Philippine Daily Inquirer - - BUSINESS INQ - —BENO. DE VERA

Yuchengco-owned Rizal Com­mer­cial Bank­ing Corp. (RCBC) will be the most ad­versely af­fected by its loan ex­po­sure to the trou­bled Philip­pine ship­build­ing arm of Korean con­glom­er­ate Han­jin, debt watcher Moody’s In­vestors Ser­vice said Mon­day.

Given that RCBC has the big­gest ex­po­sure to Han­jin Heavy In­dus­tries and Con­struc­tion Philip­pines (HHICPhil) of about $140 mil­lion, it “will there­fore be most af­fected,” es­pe­cially the bank’s profitabil­ity, Moody’s said in a re­port re­leased on Mon­day ti­tled “Banks’ ex­po­sure to trou­bled Han­jin will at­tract higher pro­vi­sions, a credit neg­a­tive.”

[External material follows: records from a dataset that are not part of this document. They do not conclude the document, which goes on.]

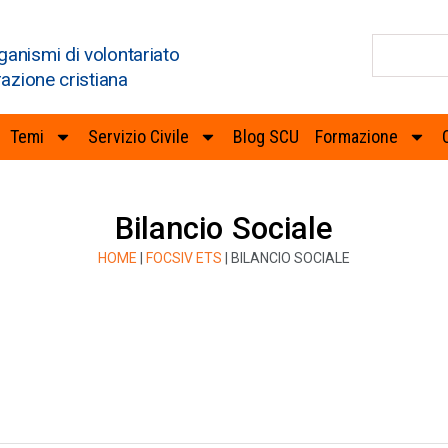
ganismi di volontariato
razione cristiana
Temi
Servizio Civile
Blog SCU
Formazione
Bilancio Sociale
HOME
|
FOCSIV ETS
|
BILANCIO SOCIALE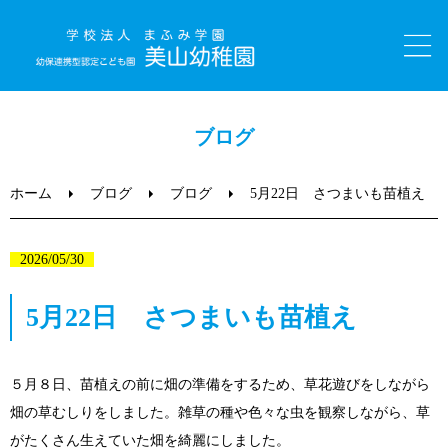
ホーム
ブログ
園のご紹介
ホーム
ブログ
ブログ
5月22日 さつまいも苗植え
美山っ子日記（ブログ）
2026/05/30
子育て支援
5月22日 さつまいも苗植え
入園について
５月８日、苗植えの前に畑の準備をするため、草花遊びをしながら
畑の草むしりをしました。雑草の種や色々な虫を観察しながら、草
職員採用情報
がたくさん生えていた畑を綺麗にしました。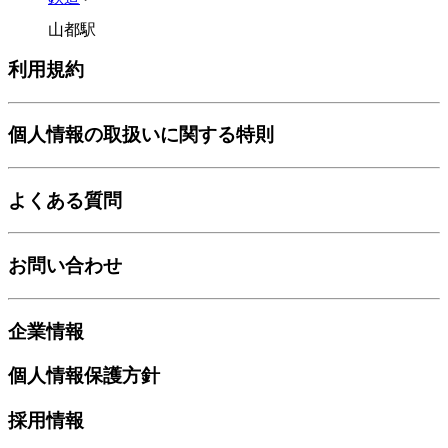
山都駅
利用規約
個人情報の取扱いに関する特則
よくある質問
お問い合わせ
企業情報
個人情報保護方針
採用情報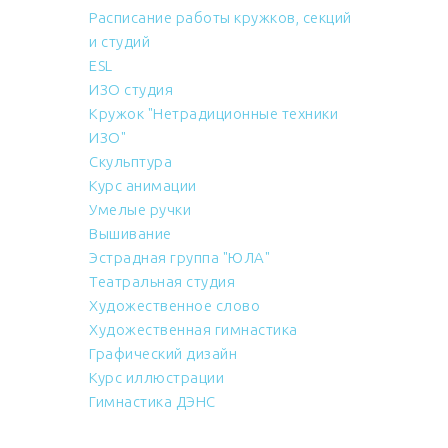
Расписание работы кружков, секций
и студий
ESL
ИЗО студия
Кружок "Нетрадиционные техники
ИЗО"
Скульптура
Курс анимации
Умелые ручки
Вышивание
Эстрадная группа "ЮЛА"
Театральная студия
Художественное слово
Художественная гимнастика
Графический дизайн
Курс иллюстрации
Гимнастика ДЭНС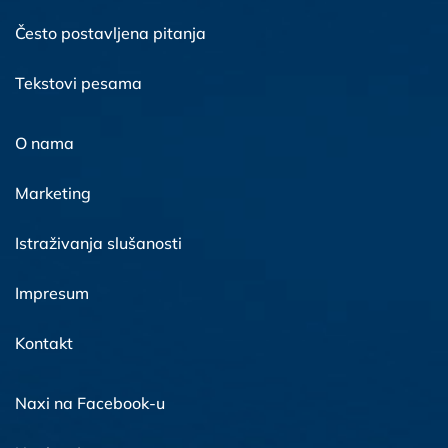
Često postavljena pitanja
Tekstovi pesama
O nama
Marketing
Istraživanja slušanosti
Impresum
Kontakt
Naxi na Facebook-u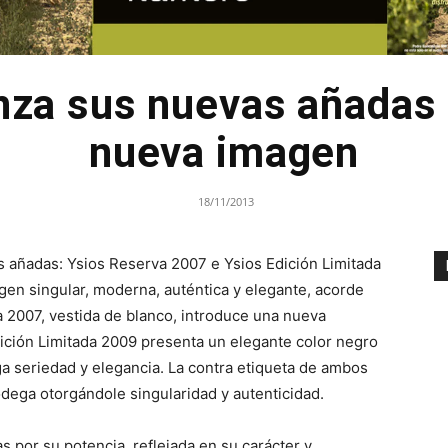
nza sus nuevas añadas
nueva imagen
18/11/2013
 añadas: Ysios Reserva 2007 e Ysios Edición Limitada
en singular, moderna, auténtica y elegante, acorde
a 2007, vestida de blanco, introduce una nueva
Edición Limitada 2009 presenta un elegante color negro
ga seriedad y elegancia. La contra etiqueta de ambos
bodega otorgándole singularidad y autenticidad.
 por su potencia, reflejada en su carácter y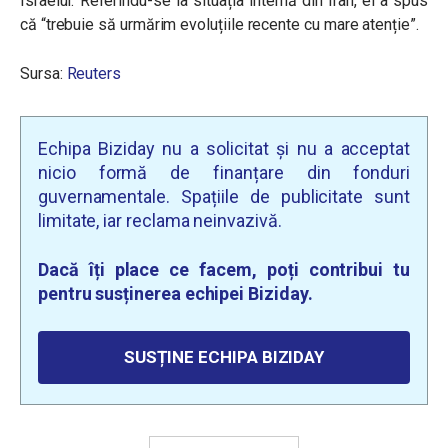
Israelul. Referindu-se la situația internă din Iran, el a spus
că “trebuie să urmărim evoluțiile recente cu mare atenție”.
Sursa:
Reuters
Echipa Biziday nu a solicitat și nu a acceptat
nicio formă de finanțare din fonduri
guvernamentale. Spațiile de publicitate sunt
limitate, iar reclama neinvazivă.
Dacă îți place ce facem, poți contribui tu
pentru susținerea echipei Biziday.
SUSȚINE ECHIPA BIZIDAY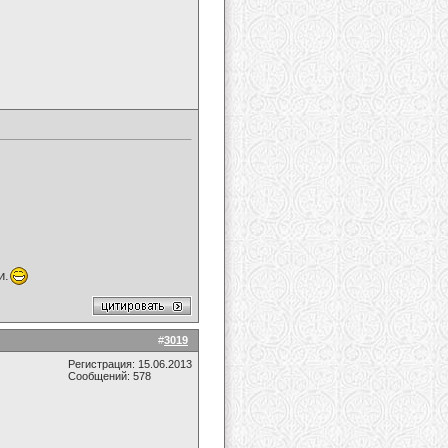
и.
#
3019
Регистрация: 15.06.2013
Сообщений: 578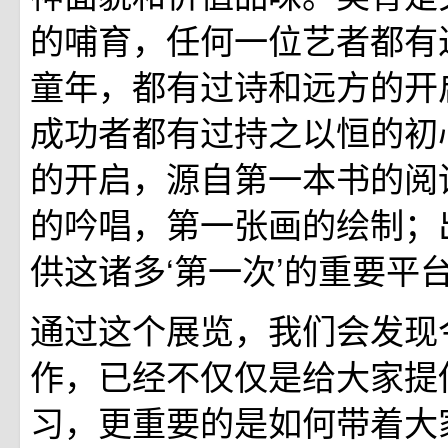
的哺育，任何一位艺者都有
童年，都有过诗和远方的开
成功者都有过持之以恒的初
的开启，源自第一本书的阅
的吟唱，第一张画的绘制；
供这诸多‘第一次’的重要平
通过这个展览，我们会发现
作，已经不仅仅是给大家提
习，更重要的是如何带着大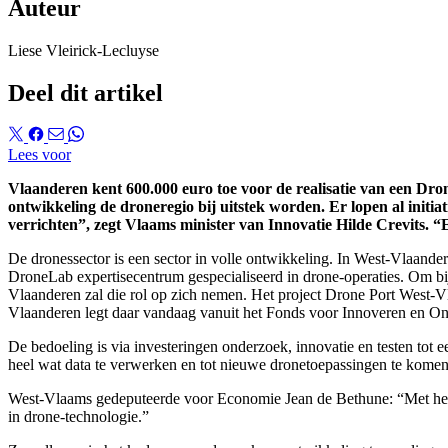
Auteur
Liese Vleirick-Lecluyse
Deel dit artikel
Lees voor
Vlaanderen kent 600.000 euro toe voor de realisatie van een Dr
ontwikkeling de droneregio bij uitstek worden. Er lopen al initi
verrichten”, zegt Vlaams minister van Innovatie Hilde Crevits. “
De dronessector is een sector in volle ontwikkeling. In West-Vlaande
DroneLab expertisecentrum gespecialiseerd in drone-operaties. Om b
Vlaanderen zal die rol op zich nemen. Het project Drone Port West-
Vlaanderen legt daar vandaag vanuit het Fonds voor Innoveren en O
De bedoeling is via investeringen onderzoek, innovatie en testen to
heel wat data te verwerken en tot nieuwe dronetoepassingen te komen
West-Vlaams gedeputeerde voor Economie Jean de Bethune: “Met het p
in drone-technologie.”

“We es­ti­mate that RCBC’s gross non­per­form­ing loan (NPL) ra­tio will al­most dou­ble to 4.3 per­cent from 2.2 per­cent based on 2017 fi­nan­cials, after adding its ex­po­sure to HHICPhil,” Moody’s said.

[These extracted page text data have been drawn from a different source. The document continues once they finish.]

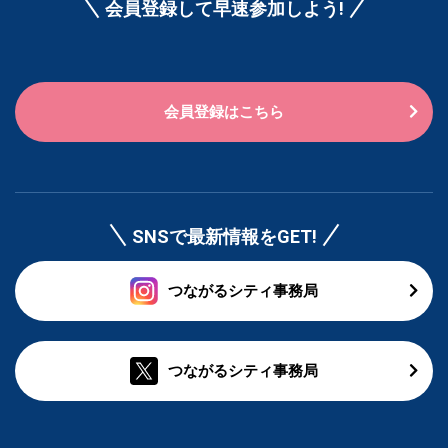
会員登録して早速参加しよう!
会員登録はこちら
SNSで最新情報をGET!
つながるシティ事務局
つながるシティ事務局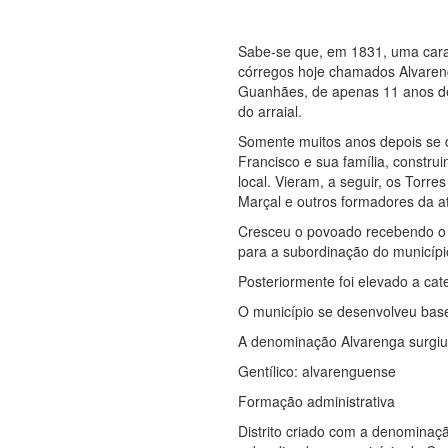
Sabe-se que, em 1831, uma cara
córregos hoje chamados Alvareng
Guanhães, de apenas 11 anos de 
do arraial.
Somente muitos anos depois se d
Francisco e sua família, constr
local. Vieram, a seguir, os Torre
Marçal e outros formadores da a
Cresceu o povoado recebendo o 
para a subordinação do municípi
Posteriormente foi elevado a cat
O município se desenvolveu base
A denominação Alvarenga surgiu
Gentílico: alvarenguense
Formação administrativa
Distrito criado com a denominaçã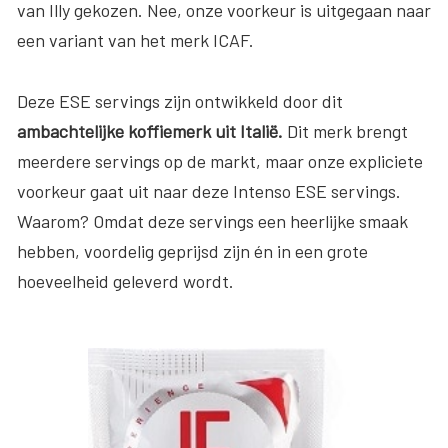
van Illy gekozen. Nee, onze voorkeur is uitgegaan naar
een variant van het merk ICAF.
Deze ESE servings zijn ontwikkeld door dit
ambachtelijke koffiemerk uit Italië.
Dit merk brengt
meerdere servings op de markt, maar onze expliciete
voorkeur gaat uit naar deze Intenso ESE servings.
Waarom? Omdat deze servings een heerlijke smaak
hebben, voordelig geprijsd zijn én in een grote
hoeveelheid geleverd wordt.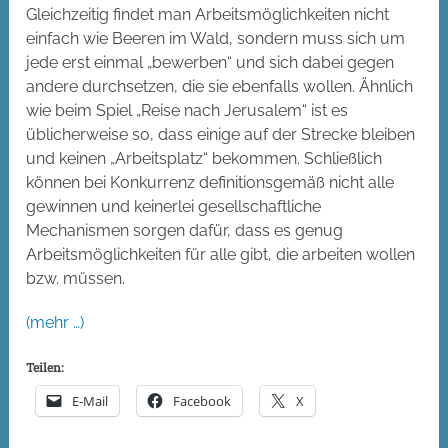
Gleichzeitig findet man Arbeitsmöglichkeiten nicht
einfach wie Beeren im Wald, sondern muss sich um
jede erst einmal „bewerben“ und sich dabei gegen
andere durchsetzen, die sie ebenfalls wollen. Ähnlich
wie beim Spiel „Reise nach Jerusalem“ ist es
üblicherweise so, dass einige auf der Strecke bleiben
und keinen „Arbeitsplatz“ bekommen. Schließlich
können bei Konkurrenz definitionsgemäß nicht alle
gewinnen und keinerlei gesellschaftliche
Mechanismen sorgen dafür, dass es genug
Arbeitsmöglichkeiten für alle gibt, die arbeiten wollen
bzw. müssen.
(mehr …)
Teilen:
E-Mail
Facebook
X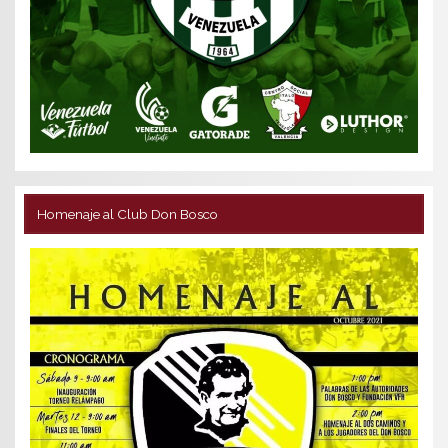
Homenaje al Club Don Bosco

“For RCBC, our as­sumed credit losses for the worstcase sce­nario ex­ceed the bank’s pre­pro­vi­sion in­come and will re­duce its cap­i­tal ra­tio by around 50 ba­sis points,” it added.

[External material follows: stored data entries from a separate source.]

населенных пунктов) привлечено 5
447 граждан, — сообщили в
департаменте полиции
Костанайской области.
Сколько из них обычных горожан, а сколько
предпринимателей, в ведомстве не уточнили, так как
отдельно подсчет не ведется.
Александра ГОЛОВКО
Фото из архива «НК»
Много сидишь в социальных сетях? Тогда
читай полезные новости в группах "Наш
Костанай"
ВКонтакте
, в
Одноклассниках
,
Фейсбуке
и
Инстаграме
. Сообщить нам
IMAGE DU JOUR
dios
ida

Across the five banks with to­tal ex­po­sure of about $412 mil­lion, which be­sides RCBC in­cluded BDO Uni­bank Inc., Bank of the Philip­pine Is­lands, Land Bank of the Philip­pines, as well as Metropoli­tan Bank and Trust Com­pany, Moody’s said their ex­po­sures were “credit neg­a­tive … be­cause they will need to in­cur ad­di­tional credit charges re­lated to HHIC-Phil, which will re­duce their profit.”

“The in­crease in gross NPL ra­tios for the other four banks will be smaller at be­tween 15 and 50 ba­sis points,” Moody’s said.

“As­sum­ing the worst-case sce­nario in which the banks make pro­vi­sions for their bad ex­po­sures in full be­cause of the un­se­cured na­ture of the fa­cil­i­ties ex­tended, we ex­pect that credit costs as a per­cent­age of the banks’ pre­pro­vi­sion in­come will in­crease to be­tween 20 and 140 ba­sis points, from six to 26 ba­sis points based on their Sep­tem­ber 2018 fi­nan­cials,” ac­cord­ing to Moody’s.

The debt watcher deemed that the af­fected banks’ prof­its “will be damp­ened by the ad­di­tional credit costs” even as their loss-ab­sorb­ing buf­fers would “re­main ro­bust.”

“The banks’ tan­gi­ble com­mon eq­uity ra­tios were be­tween 11 per­cent and 16 per­cent as of the end of Sep­tem­ber 2018, and above the min­i­mum cap­i­tal re­quire­ments in the Philip­pines,” Moody’s noted.